We have a requirement where we need to run multiple instances of a spring boot micro service in separate nodes(or jvms) and they have to consume AXON event messages from a Kafka topic.
We do not use AXON server here and use a Postgres for JPATokenStore.
The consumers were part of same consumer group (group id)
We tried the default configuration
- Default JpaTokenStore
- Default SequencyPolicyPerAggregate
- Batchsize 1 and thread count 1
With that configuration only one of the consumers receives messages from Kafka. When we kill that instance, the one among the remaining instances will start consuming messages. At any point of time only one among the instances were able to consume messages, so no load balancing.
We investigated and figured out that the services are contending for a lock in the token_entry table in the JpaTokenStore.

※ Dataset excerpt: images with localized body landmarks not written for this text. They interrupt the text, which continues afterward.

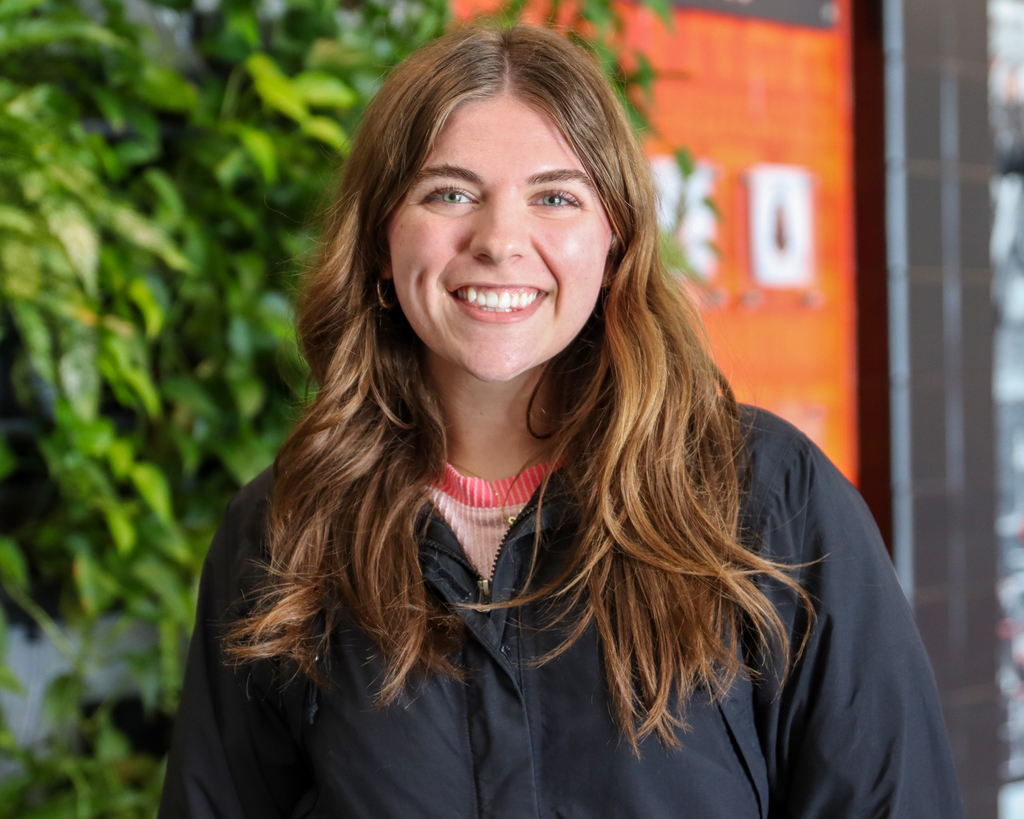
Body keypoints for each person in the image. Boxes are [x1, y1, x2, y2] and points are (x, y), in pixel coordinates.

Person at [158, 23, 963, 819]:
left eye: (555, 196)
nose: (501, 241)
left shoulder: (765, 500)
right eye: (450, 192)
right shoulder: (285, 531)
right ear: (378, 239)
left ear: (615, 241)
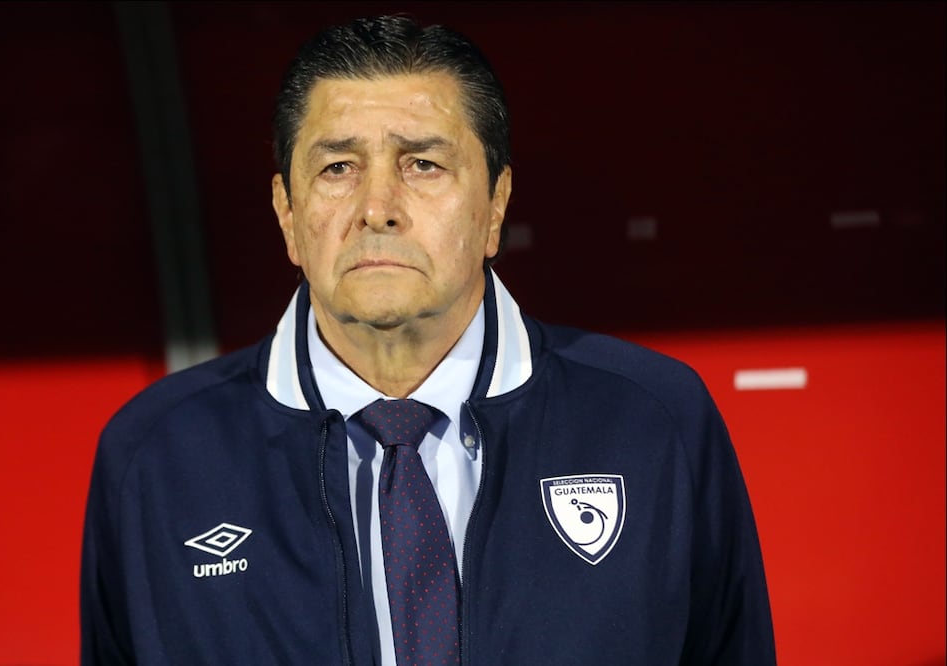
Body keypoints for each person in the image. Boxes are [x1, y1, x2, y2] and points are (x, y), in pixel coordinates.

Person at [80, 14, 776, 665]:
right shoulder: (156, 456)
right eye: (337, 168)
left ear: (495, 204)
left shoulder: (653, 419)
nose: (377, 208)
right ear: (287, 213)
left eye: (423, 165)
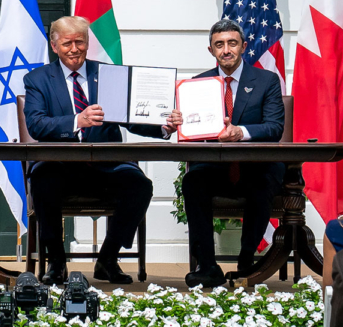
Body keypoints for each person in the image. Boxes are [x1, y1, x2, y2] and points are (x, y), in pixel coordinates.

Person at [23, 16, 182, 285]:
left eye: (80, 42)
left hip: (107, 166)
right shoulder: (38, 79)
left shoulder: (109, 75)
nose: (74, 49)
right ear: (54, 46)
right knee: (42, 180)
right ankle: (56, 262)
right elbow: (36, 125)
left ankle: (108, 259)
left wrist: (164, 126)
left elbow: (131, 117)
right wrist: (77, 120)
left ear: (88, 43)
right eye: (67, 43)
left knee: (140, 185)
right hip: (60, 165)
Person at [182, 19, 284, 288]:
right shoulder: (196, 84)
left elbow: (274, 127)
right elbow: (192, 131)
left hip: (254, 167)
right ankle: (207, 266)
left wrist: (241, 132)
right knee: (192, 181)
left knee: (264, 180)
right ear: (211, 50)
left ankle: (247, 260)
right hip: (215, 167)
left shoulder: (267, 81)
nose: (226, 50)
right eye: (219, 45)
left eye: (232, 43)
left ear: (244, 46)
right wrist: (181, 123)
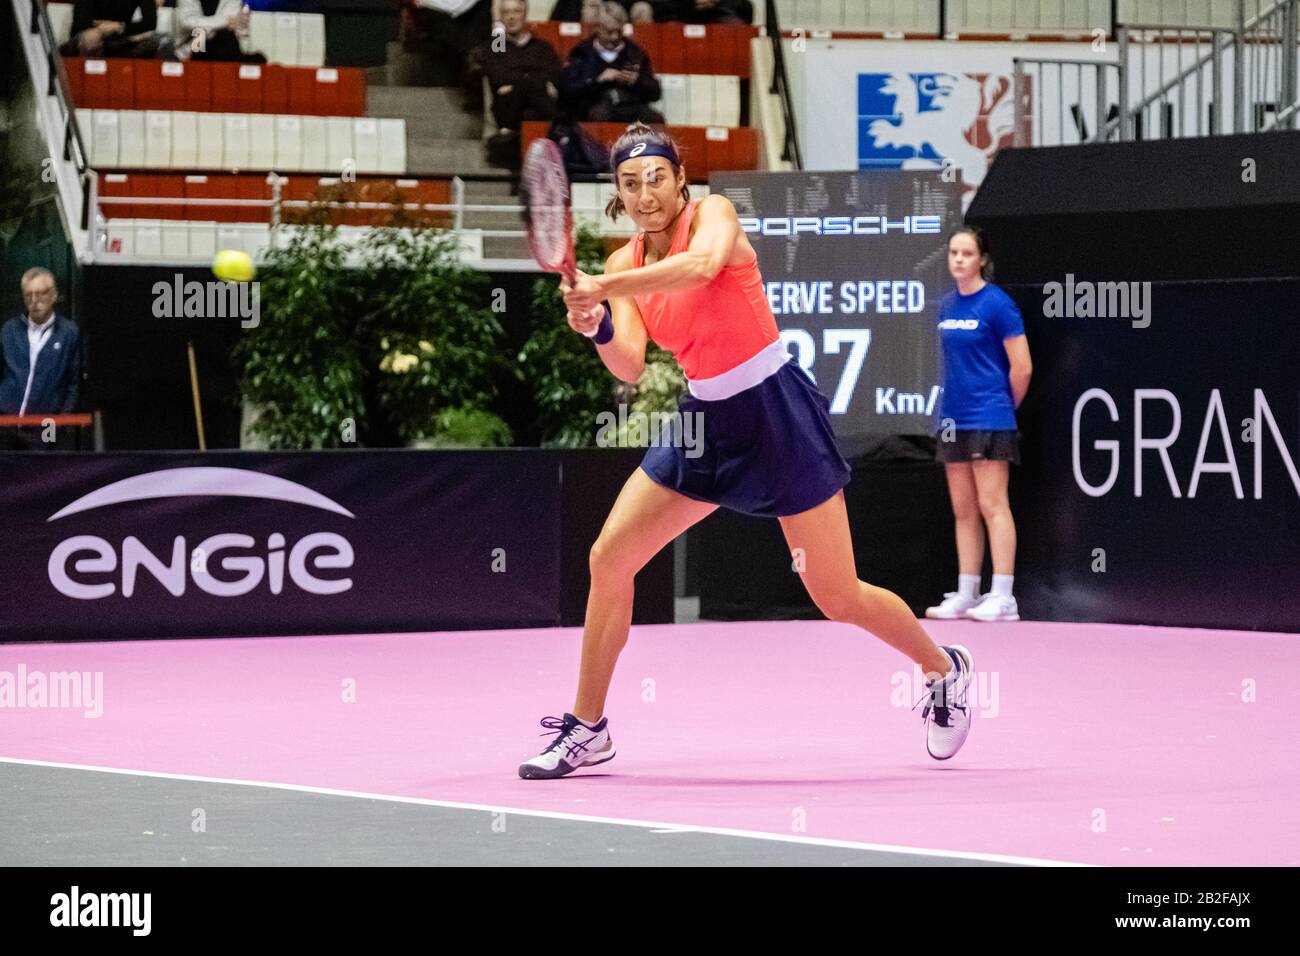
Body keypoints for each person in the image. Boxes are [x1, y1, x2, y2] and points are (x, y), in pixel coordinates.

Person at [517, 123, 976, 779]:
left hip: (774, 411)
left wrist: (603, 292)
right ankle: (588, 727)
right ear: (617, 194)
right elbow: (630, 366)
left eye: (657, 178)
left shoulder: (715, 217)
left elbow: (702, 267)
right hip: (705, 419)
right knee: (609, 557)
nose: (646, 193)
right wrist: (596, 325)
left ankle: (944, 668)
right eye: (630, 183)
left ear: (680, 180)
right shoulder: (622, 267)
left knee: (837, 595)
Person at [924, 227, 1032, 623]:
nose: (958, 260)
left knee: (992, 503)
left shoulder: (998, 305)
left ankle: (1003, 596)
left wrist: (1002, 408)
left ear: (982, 259)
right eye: (953, 252)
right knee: (963, 508)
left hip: (991, 416)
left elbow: (1022, 366)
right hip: (952, 417)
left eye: (967, 253)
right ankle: (967, 592)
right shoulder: (946, 305)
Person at [0, 269, 83, 450]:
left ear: (53, 295)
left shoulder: (69, 333)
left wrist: (61, 421)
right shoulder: (9, 330)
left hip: (44, 426)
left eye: (41, 293)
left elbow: (74, 383)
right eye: (28, 294)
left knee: (40, 476)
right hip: (5, 423)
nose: (34, 300)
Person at [468, 0, 562, 136]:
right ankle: (560, 127)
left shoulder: (542, 46)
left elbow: (555, 75)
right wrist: (538, 83)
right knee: (533, 94)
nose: (511, 17)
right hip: (508, 108)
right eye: (506, 12)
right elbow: (498, 77)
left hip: (534, 109)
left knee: (530, 115)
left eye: (516, 11)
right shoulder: (497, 45)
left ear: (525, 15)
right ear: (501, 17)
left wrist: (515, 84)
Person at [560, 3, 663, 124]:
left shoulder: (636, 53)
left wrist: (637, 81)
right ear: (597, 28)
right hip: (594, 106)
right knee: (597, 114)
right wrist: (599, 80)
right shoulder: (582, 52)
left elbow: (655, 93)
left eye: (619, 32)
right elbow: (569, 90)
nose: (614, 37)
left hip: (630, 105)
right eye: (609, 32)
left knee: (654, 118)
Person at [60, 0, 171, 57]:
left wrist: (119, 26)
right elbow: (80, 23)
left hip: (120, 39)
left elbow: (150, 23)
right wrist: (102, 29)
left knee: (164, 40)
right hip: (87, 36)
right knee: (92, 37)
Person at [174, 0, 263, 62]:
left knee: (223, 37)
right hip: (192, 47)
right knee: (202, 39)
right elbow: (186, 22)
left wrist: (201, 24)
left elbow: (231, 16)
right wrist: (224, 22)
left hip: (224, 46)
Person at [649, 0, 752, 24]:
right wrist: (690, 3)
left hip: (720, 16)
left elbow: (745, 7)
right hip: (680, 16)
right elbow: (658, 5)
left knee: (734, 26)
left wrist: (718, 2)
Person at [551, 0, 654, 23]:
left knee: (643, 8)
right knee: (590, 10)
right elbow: (554, 22)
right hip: (584, 37)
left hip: (623, 28)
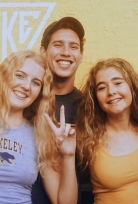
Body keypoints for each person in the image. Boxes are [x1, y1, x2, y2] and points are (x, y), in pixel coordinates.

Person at [0, 50, 77, 204]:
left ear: (40, 93)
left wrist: (68, 155)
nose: (26, 86)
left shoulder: (40, 136)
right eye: (20, 75)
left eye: (36, 83)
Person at [76, 58, 138, 204]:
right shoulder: (87, 137)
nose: (111, 91)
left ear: (132, 86)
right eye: (101, 88)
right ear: (95, 97)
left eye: (118, 83)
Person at [33, 16, 90, 203]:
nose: (66, 52)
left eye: (73, 47)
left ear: (81, 56)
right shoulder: (26, 99)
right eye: (58, 45)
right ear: (43, 52)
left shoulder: (90, 106)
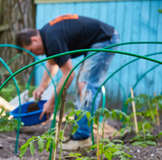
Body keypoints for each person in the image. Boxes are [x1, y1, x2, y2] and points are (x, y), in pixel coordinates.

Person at [16, 14, 119, 150]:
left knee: (85, 84)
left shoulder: (52, 37)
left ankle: (82, 138)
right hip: (101, 38)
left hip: (105, 40)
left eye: (31, 50)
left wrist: (52, 103)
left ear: (34, 39)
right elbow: (52, 63)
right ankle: (81, 134)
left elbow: (69, 74)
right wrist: (42, 86)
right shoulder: (48, 35)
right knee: (83, 83)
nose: (34, 54)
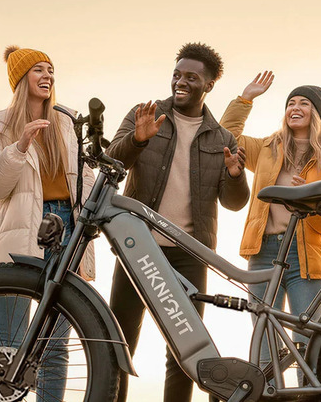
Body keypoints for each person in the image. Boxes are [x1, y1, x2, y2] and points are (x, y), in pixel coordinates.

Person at [106, 42, 250, 402]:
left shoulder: (222, 138)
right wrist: (138, 140)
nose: (180, 82)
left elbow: (234, 203)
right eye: (176, 75)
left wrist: (235, 175)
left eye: (191, 77)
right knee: (118, 340)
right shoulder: (147, 114)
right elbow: (111, 160)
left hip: (189, 253)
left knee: (185, 353)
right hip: (138, 245)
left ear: (208, 85)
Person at [0, 46, 96, 400]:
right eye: (38, 70)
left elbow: (83, 178)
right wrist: (20, 145)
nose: (47, 76)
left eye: (50, 70)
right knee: (9, 345)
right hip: (19, 233)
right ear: (20, 79)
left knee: (56, 344)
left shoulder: (66, 122)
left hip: (67, 232)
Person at [219, 72, 321, 384]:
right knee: (265, 342)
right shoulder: (266, 147)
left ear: (316, 113)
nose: (295, 107)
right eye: (290, 102)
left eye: (304, 102)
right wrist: (245, 98)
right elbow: (224, 136)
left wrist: (312, 201)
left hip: (307, 258)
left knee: (308, 341)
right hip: (262, 253)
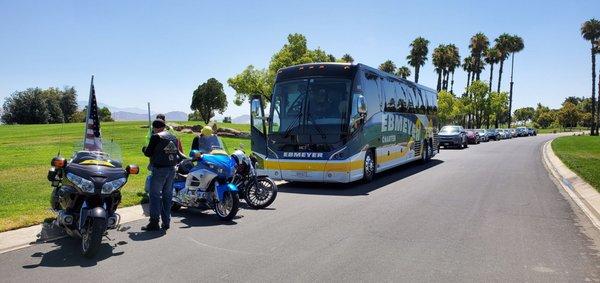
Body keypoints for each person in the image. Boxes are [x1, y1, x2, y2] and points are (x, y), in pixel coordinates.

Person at [141, 118, 183, 231]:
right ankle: (166, 222)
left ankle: (154, 222)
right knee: (167, 196)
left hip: (159, 169)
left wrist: (144, 149)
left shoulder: (156, 137)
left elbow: (148, 152)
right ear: (164, 127)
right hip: (172, 169)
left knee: (154, 196)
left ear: (154, 128)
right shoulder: (173, 137)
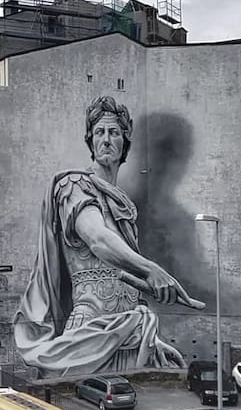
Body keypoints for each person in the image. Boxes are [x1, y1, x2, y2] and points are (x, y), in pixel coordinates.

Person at [13, 95, 202, 377]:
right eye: (99, 132)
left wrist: (151, 335)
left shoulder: (124, 205)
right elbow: (98, 239)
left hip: (131, 335)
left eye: (114, 132)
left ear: (125, 141)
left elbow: (127, 280)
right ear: (90, 140)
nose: (106, 140)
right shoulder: (73, 185)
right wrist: (152, 269)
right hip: (89, 335)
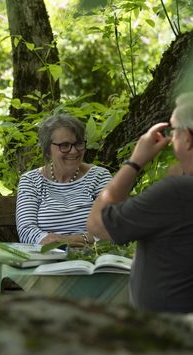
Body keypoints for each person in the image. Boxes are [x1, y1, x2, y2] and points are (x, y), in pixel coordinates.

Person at [87, 93, 193, 313]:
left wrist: (135, 161)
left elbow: (98, 223)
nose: (171, 139)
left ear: (188, 138)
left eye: (174, 131)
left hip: (169, 332)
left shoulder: (177, 192)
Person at [16, 114, 112, 246]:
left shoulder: (99, 177)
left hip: (92, 258)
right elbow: (26, 231)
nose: (73, 151)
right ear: (48, 150)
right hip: (47, 257)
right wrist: (85, 238)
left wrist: (66, 240)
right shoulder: (31, 181)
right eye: (64, 145)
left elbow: (111, 228)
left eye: (78, 144)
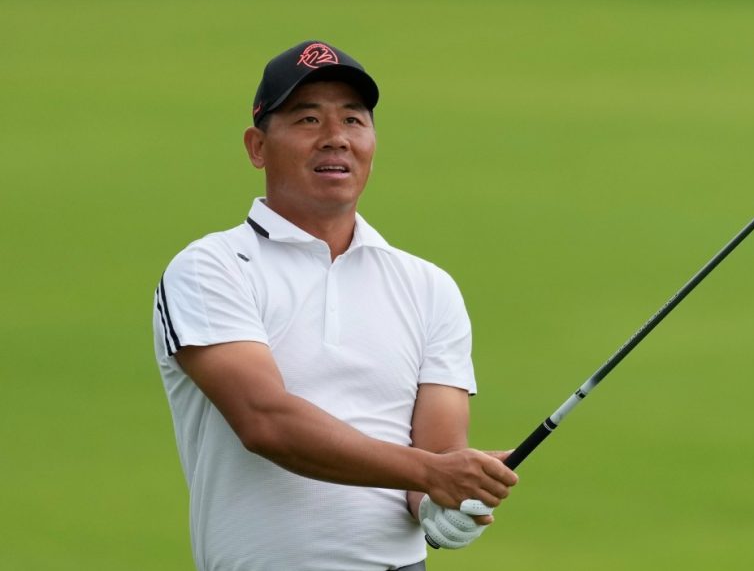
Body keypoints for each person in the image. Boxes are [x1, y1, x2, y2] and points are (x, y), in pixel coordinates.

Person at [152, 40, 518, 571]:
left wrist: (440, 503)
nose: (335, 138)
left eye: (353, 119)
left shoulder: (428, 286)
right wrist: (430, 473)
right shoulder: (211, 267)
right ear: (257, 147)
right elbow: (265, 422)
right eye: (308, 119)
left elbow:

Hence we tuned the “claimTimeOut” parameter to 500ms from the default value of 5000ms. Now all the services started receiving messages from the Kafka topic, however we identified message loss in the consumer. Not all messages produced by the producer were consumed. Also there were lot of exceptions in the Kafka consumer during rebalancing of partitions (ConsumerUtil.onPartitionAssigned() method)
We also realized that claimTimeOut is not the appropriate tuning parameter. Hence we took a different approach, and assigned unique segment identifiers to each instance in a distributed fashion. To support the segment id per instance, we extended the JpaTokenStore and override the methods “initializeTokenSegments” and “fetchTokenSegments” and return the segment id of the instance. This way each instance has a separate record in the “token_entry” table identified by their segment ID.
Still we had message loss and then we identified the root cause for the message loss is because of the Segment.matches() method. This method returns false for all messages which fails the mask check with hash value of event identifier.
To circumvent this problem we created a new sequencing policy by implementing the SequencingPolicy interface and return the segment identifier of the instance from the sequencing policy class. This way the segment id mask check in the “Segment.matches” method will return true for any message consumed by the consumer instance.
Our solution is available in the below repository (it is an extension of similar example by marinkobabic/axon-kafka-example). I removed the dependency on Axon server in the Gradle.
The key classes to look for are
We would like to know whether our approach is a valid way to achieve load balancing
is there an alternative configuration option available within Axon Kafka or messaging module to support load balancing.
Thanks & Regards,
Dharani Kumar P